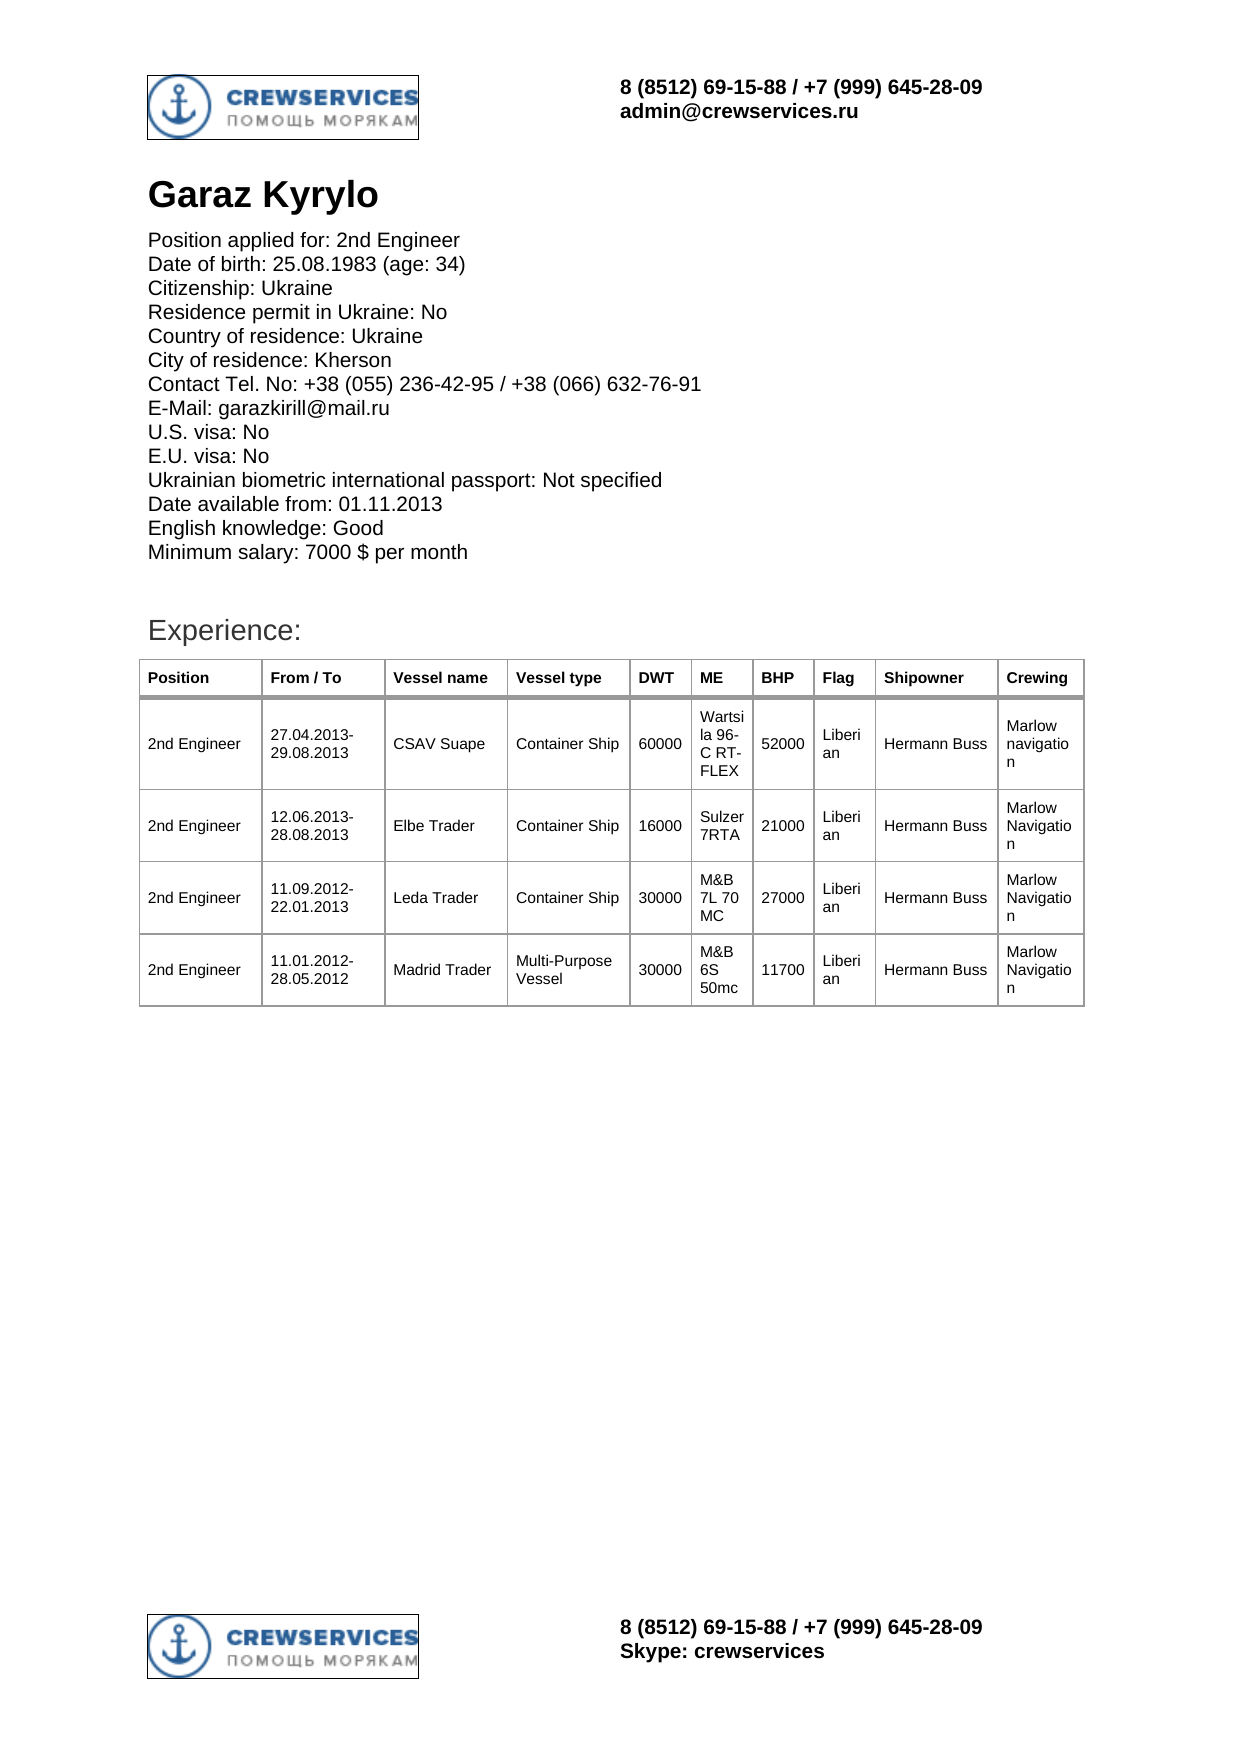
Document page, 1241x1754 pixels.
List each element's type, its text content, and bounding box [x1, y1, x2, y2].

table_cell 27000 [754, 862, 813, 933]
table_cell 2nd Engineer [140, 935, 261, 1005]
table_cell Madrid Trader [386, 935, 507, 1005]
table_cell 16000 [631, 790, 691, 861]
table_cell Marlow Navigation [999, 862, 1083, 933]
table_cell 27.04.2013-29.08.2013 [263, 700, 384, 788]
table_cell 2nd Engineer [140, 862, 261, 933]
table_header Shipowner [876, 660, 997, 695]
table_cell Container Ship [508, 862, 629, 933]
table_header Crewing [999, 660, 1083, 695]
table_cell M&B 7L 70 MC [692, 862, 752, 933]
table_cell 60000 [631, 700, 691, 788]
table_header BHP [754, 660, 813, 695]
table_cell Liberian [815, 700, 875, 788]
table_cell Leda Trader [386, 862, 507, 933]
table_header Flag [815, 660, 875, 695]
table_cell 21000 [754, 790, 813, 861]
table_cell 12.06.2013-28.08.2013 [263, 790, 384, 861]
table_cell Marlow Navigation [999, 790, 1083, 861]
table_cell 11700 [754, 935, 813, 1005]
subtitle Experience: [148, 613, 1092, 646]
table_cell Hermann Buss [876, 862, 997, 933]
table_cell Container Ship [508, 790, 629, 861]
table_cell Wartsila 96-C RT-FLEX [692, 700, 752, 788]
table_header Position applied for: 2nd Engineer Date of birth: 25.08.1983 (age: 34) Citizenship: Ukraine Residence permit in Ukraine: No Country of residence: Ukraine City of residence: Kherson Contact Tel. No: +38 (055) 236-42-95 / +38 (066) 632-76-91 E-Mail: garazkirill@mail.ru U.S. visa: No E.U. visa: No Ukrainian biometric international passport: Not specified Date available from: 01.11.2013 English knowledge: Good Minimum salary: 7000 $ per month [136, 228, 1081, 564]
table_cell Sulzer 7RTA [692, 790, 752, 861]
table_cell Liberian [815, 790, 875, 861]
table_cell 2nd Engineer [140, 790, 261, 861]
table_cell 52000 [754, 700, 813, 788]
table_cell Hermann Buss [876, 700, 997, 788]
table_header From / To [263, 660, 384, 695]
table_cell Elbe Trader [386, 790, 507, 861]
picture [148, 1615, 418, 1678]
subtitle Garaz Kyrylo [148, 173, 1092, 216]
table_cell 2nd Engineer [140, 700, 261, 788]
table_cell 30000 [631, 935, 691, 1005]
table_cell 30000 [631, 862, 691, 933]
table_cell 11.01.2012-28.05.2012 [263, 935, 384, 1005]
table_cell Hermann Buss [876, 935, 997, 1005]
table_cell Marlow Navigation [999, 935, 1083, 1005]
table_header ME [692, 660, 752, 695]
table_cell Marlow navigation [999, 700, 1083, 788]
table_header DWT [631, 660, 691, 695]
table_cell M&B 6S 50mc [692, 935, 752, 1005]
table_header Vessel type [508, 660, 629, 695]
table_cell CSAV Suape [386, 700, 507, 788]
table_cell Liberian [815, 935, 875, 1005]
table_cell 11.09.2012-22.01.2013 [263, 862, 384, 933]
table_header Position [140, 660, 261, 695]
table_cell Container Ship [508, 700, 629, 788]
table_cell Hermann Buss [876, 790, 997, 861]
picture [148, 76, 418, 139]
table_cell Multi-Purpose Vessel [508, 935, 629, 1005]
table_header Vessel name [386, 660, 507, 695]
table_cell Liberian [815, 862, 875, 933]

### Problem requirements
In the data above, find each line where the string "type" appears, then copy it.

### Response
List each element's type, its text content, and bounding box [x1, y1, x2, y2].
table_header Vessel type [508, 660, 629, 695]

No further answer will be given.